Anyway, with these kind of genes, I'm doubtful about the prospects for any offspring. They're going to be panic or depression prone, genetically, because they're our offspring. Even if they aren't terrorized by a crazy, controlling, violent father like we were, they'll still have the genetic potential to be miserable and paralyzed. With those kids of odds, I don't know. Four or five years ago all I could think about was getting married & having a baby. Now I'm like, uhhhhh, wait... is this such a good idea? The longer I go not doing it, the less like a good idea it seems. And my girlfriends at school are no help. They're all like, "Don't do it! They'll ruin your lives? You want to travel? You can't!" I mean, they were joking, but there was a real edge of regret to their voices.

I think my friend E--- regrets having kids because its tied her to her husband all these years, and he's such a controlling, jealous weirdo, she feels guilty going out to lunch with us, like he's going to check up on her. It's like my parents' marriage, which was shit. I know my bf isn't like that, but... with my problems, and his problems, it just seems like combining them, and then reproducing... a bad fuckin' idea. And if my kids aren't going to have any grandparents except M----'s parents, who are even more dysfunctional and crazy than my family -- well, they'd be better off with none. His father's an alcoholic who disappears for days on end, and his mother spends 9-10 months of the years in Mexico (although that is kind of a bonus, as far as I'm concerned). She hates me anyway because I'm not Catholic or Mexican.

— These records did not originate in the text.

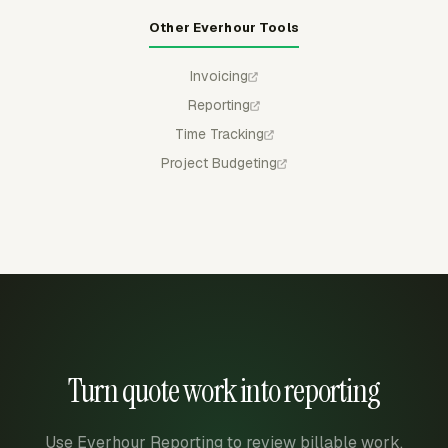
Other Everhour Tools
Invoicing
Reporting
Time Tracking
Project Budgeting
Turn quote work into reporting
Use Everhour Reporting to review billable work,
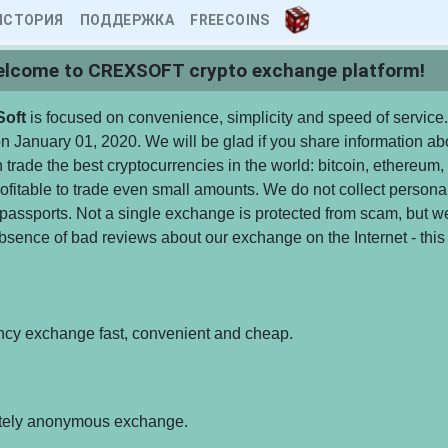
ИСТОРИЯ
ПОДДЕРЖКА
FREECOINS
lcome to CREXSOFT crypto exchange platform!
Soft
is focused on convenience, simplicity and speed of service.
 January 01, 2020. We will be glad if you share information abo
 trade the best cryptocurrencies in the world: bitcoin, ethereum, 
fitable to trade even small amounts. We do not collect personal
passports. Not a single exchange is protected from scam, but w
bsence of bad reviews about our exchange on the Internet - this 
ncy exchange fast, convenient and cheap.
tely anonymous exchange.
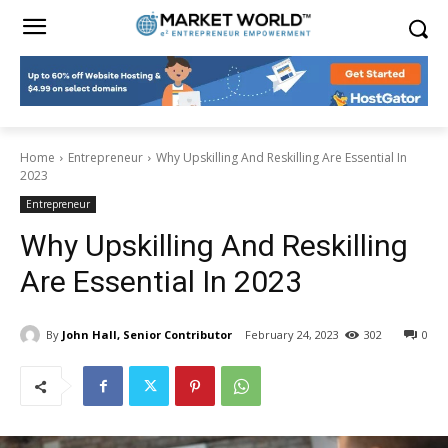
Home
Entrepreneur
Why Upskilling And Reskilling Are Essential In
2023
Entrepreneur
Why Upskilling And Reskilling
Are Essential In 2023
By
John Hall, Senior Contributor
February 24, 2023
302
0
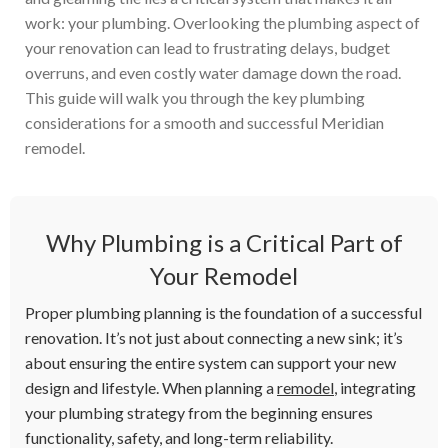
work: your plumbing. Overlooking the plumbing aspect of
your renovation can lead to frustrating delays, budget
overruns, and even costly water damage down the road.
This guide will walk you through the key plumbing
considerations for a smooth and successful Meridian
remodel.
Why Plumbing is a Critical Part of
Your Remodel
Proper plumbing planning is the foundation of a successful
renovation. It’s not just about connecting a new sink; it’s
about ensuring the entire system can support your new
design and lifestyle. When planning a
remodel
, integrating
your plumbing strategy from the beginning ensures
functionality, safety, and long-term reliability.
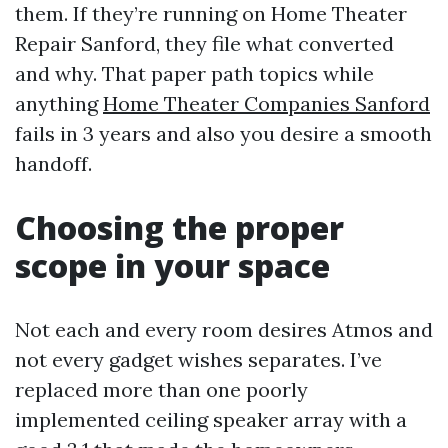
them. If they’re running on Home Theater
Repair Sanford, they file what converted
and why. That paper path topics while
anything
Home Theater Companies Sanford
fails in 3 years and also you desire a smooth
handoff.
Choosing the proper
scope in your space
Not each and every room desires Atmos and
not every gadget wishes separates. I’ve
replaced more than one poorly
implemented ceiling speaker array with a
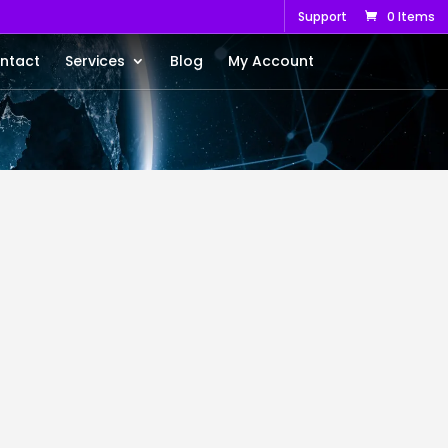
Support
0 Items
ntact
Services
Blog
My Account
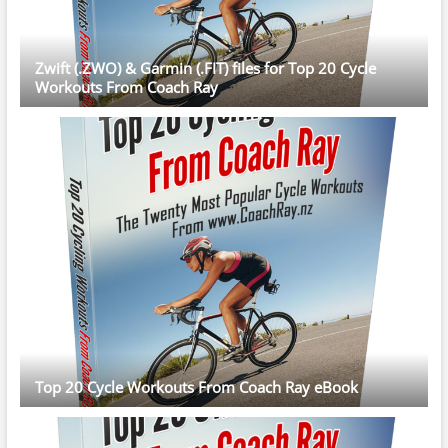
Zwift (.ZWO) & Garmin (.FIT) files for Top 20 Cycle
Workouts From Coach Ray
Top 20 Cycle Workouts From Coach Ray eBook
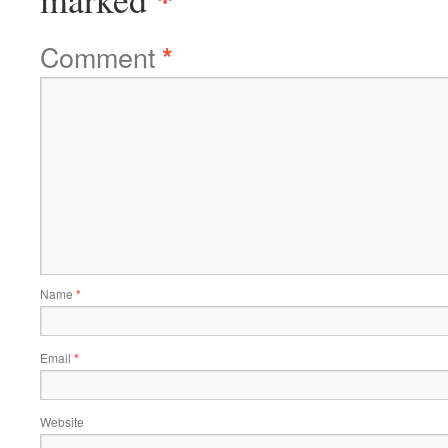
Comment
*
Name
*
Email
*
Website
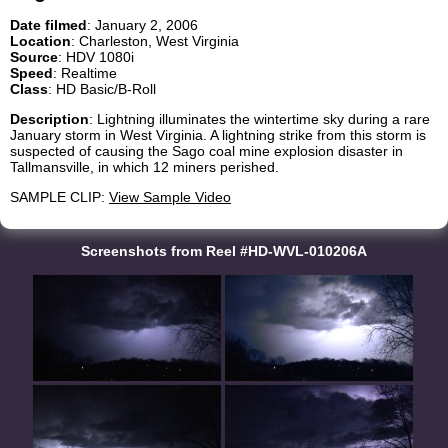
Date filmed
: January 2, 2006
Location
: Charleston, West Virginia
Source
: HDV 1080i
Speed
: Realtime
Class
: HD Basic/B-Roll
Description
: Lightning illuminates the wintertime sky during a rare
January storm in West Virginia. A lightning strike from this storm is
suspected of causing the Sago coal mine explosion disaster in
Tallmansville, in which 12 miners perished.
SAMPLE CLIP:
View Sample Video
Screenshots from Reel #HD-WVL-010206A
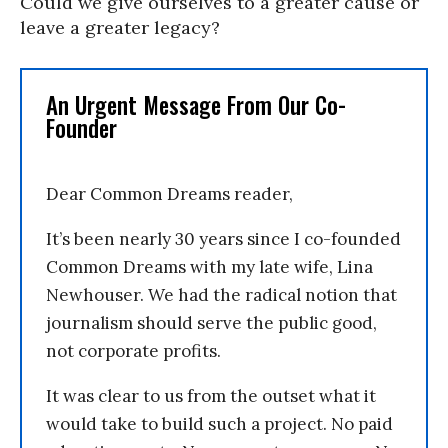
Could we give ourselves to a greater cause or
leave a greater legacy?
An Urgent Message From Our Co-
Founder
Dear Common Dreams reader,
It’s been nearly 30 years since I co-founded
Common Dreams with my late wife, Lina
Newhouser. We had the radical notion that
journalism should serve the public good,
not corporate profits.
It was clear to us from the outset what it
would take to build such a project. No paid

It's funny. I knew it would be bad when the CT scan results came back with the enlarged lymph nodes. I just knew it was the cancer, that it was back. But I tried to talk my mom & my sister out of it. It's probably the inflammation from the pneumonitis, I said. It could have been. Even the docs said that might be what it was. But they rushed to get her into the PET scan to be sure. And, well, there you go. Friday the 13th. Figures.

Ironically, my friend M---- at school yesterday, on Friday the 13th, got 2 bags of Cheetos from the vending machine between morning and afternoon classes, and then she won 4th and 2nd prize in the nursing club raffle: a canvas tote bag, and a $200-off coupon for the Martin review for the NCLEX. It was so oddly like the previous night's CSI episode "Lab Rats", which was Hodges' lucky day. (I wasn't even going to watch it -- Hodges is my least favorite character -- but it was actually pretty good.)

Well, Friday the 13th. One person's luck is another person's quagmire.